Sources et archétypes

seigneuranneauxOn a souvent reproché à la heroic fantasy son manque de discrimination et sa désinvolture en ce qui concerne l'usage de thèmes, motifs et conventions narratives dérivés des traditions germaniques ou celtiques, du récit épique ou merveilleux, des contes orientaux, du roman gothique anglo-saxon ou encore de la Bible. Et pourtant, s'il est vrai que la fantasy est basée sur l'appropriation d'un certain nombre d'archétypes immuables pouvant donner lieu à une infinité de variations, plusieurs générations d'auteurs (principalement anglo-saxons) ont tenté de jeter les bases du genre, puis d'en dépasser et d'en réinventer les limites, jusqu'à faire d'une branche relativement mineure et exceptionnellement mal définie de la littérature fantastique un véritable phénomène culturel incontournable pour quiconque s'intéresse à la culture populaire du vingtième siècle.
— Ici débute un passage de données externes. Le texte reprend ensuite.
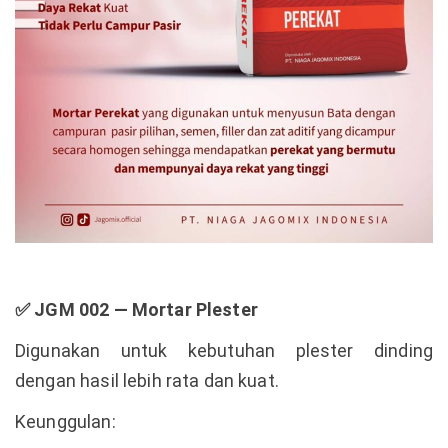
✅
JGM 002 — Mortar Plester
Digunakan untuk kebutuhan plester dinding
dengan hasil lebih rata dan kuat.
Keunggulan: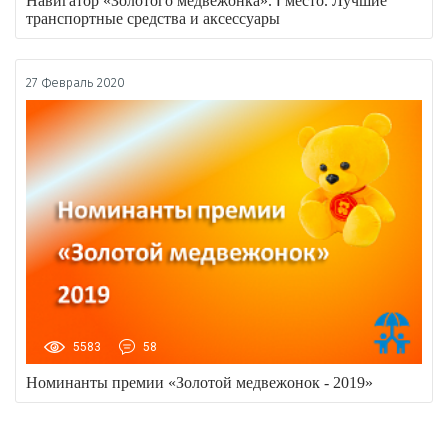
Навигатор «Золотого медвежонка». Ⅰ место. Лучшие
транспортные средства и аксессуары
27 Февраль 2020
5583
58
Номинанты премии «Золотой медвежонок - 2019»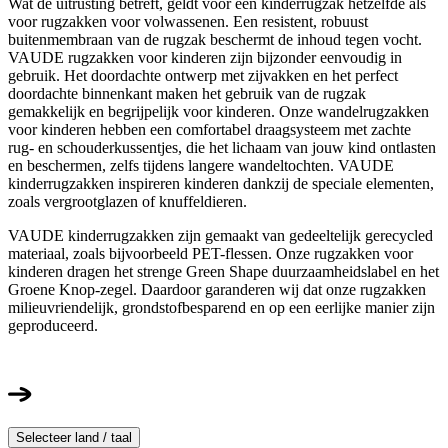
Wat de uitrusting betreft, geldt voor een kinderrugzak hetzelfde als
voor rugzakken voor volwassenen. Een resistent, robuust
buitenmembraan van de rugzak beschermt de inhoud tegen vocht.
VAUDE rugzakken voor kinderen zijn bijzonder eenvoudig in
gebruik. Het doordachte ontwerp met zijvakken en het perfect
doordachte binnenkant maken het gebruik van de rugzak
gemakkelijk en begrijpelijk voor kinderen. Onze wandelrugzakken
voor kinderen hebben een comfortabel draagsysteem met zachte
rug- en schouderkussentjes, die het lichaam van jouw kind ontlasten
en beschermen, zelfs tijdens langere wandeltochten. VAUDE
kinderrugzakken inspireren kinderen dankzij de speciale elementen,
zoals vergrootglazen of knuffeldieren.
VAUDE kinderrugzakken zijn gemaakt van gedeeltelijk gerecycled
materiaal, zoals bijvoorbeeld PET-flessen. Onze rugzakken voor
kinderen dragen het strenge Green Shape duurzaamheidslabel en het
Groene Knop-zegel. Daardoor garanderen wij dat onze rugzakken
milieuvriendelijk, grondstofbesparend en op een eerlijke manier zijn
geproduceerd.
Selecteer land / taal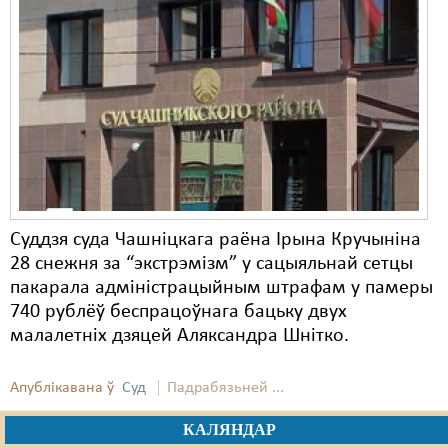
Суддзя суда Чашніцкага раёна Ірына Кручыніна
28 снежня за “экстрэмізм” у сацыяльнай сетцы
пакарала адміністрацыйным штрафам у памеры
740 рублёў беспрацоўнага бацьку двух
малалетніх дзяцей Аляксандра Шнітко.
Апублікавана ў
Суд
Падрабязьней ...
КАЛЯНДАР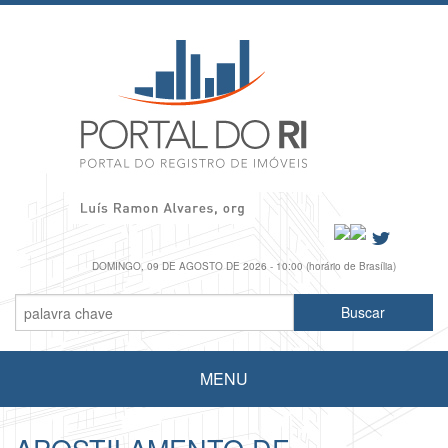
DOMINGO, 09 DE AGOSTO DE 2026 - 10:00 (horário de Brasília)
MENU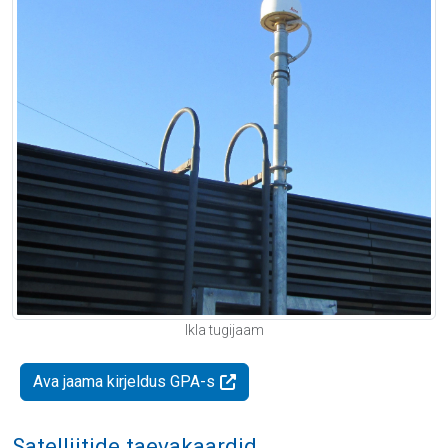
Ikla tugijaam
Ava jaama kirjeldus GPA-s
Satelliitide taevakaardid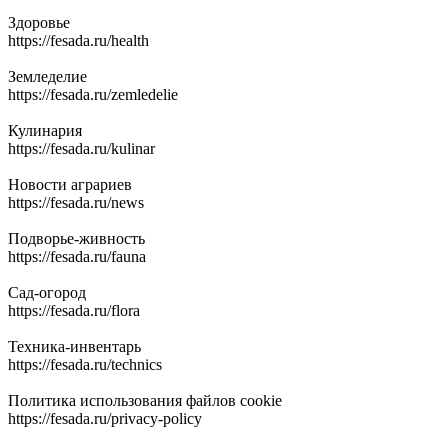
Здоровье
https://fesada.ru/health
Земледелие
https://fesada.ru/zemledelie
Кулинария
https://fesada.ru/kulinar
Новости аграриев
https://fesada.ru/news
Подворье-живность
https://fesada.ru/fauna
Сад-огород
https://fesada.ru/flora
Техника-инвентарь
https://fesada.ru/technics
Политика использования файлов cookie
https://fesada.ru/privacy-policy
Depuis la publication du Seigneur des Anneaux de J.R.R. Tolkien, on peut effectivement affirmer que la fantasy a conquis ses lettres de noblesse. Par la qualité de son imaginaire et de son écriture, par la complexité et la cohérence de ses fondations historiques et culturelles, elle a également remis en question la réputation du genre en tant que littérature d'évasion.  Longtemps ignorées par la critique, les œuvres de Tolkien, Robert E. Howard, Michael Moorcock, Jack Vance et Ursula LeGuin font désormais l'objet d'articles scientifiques, de mémoires universitaires et même de thèses de doctorat.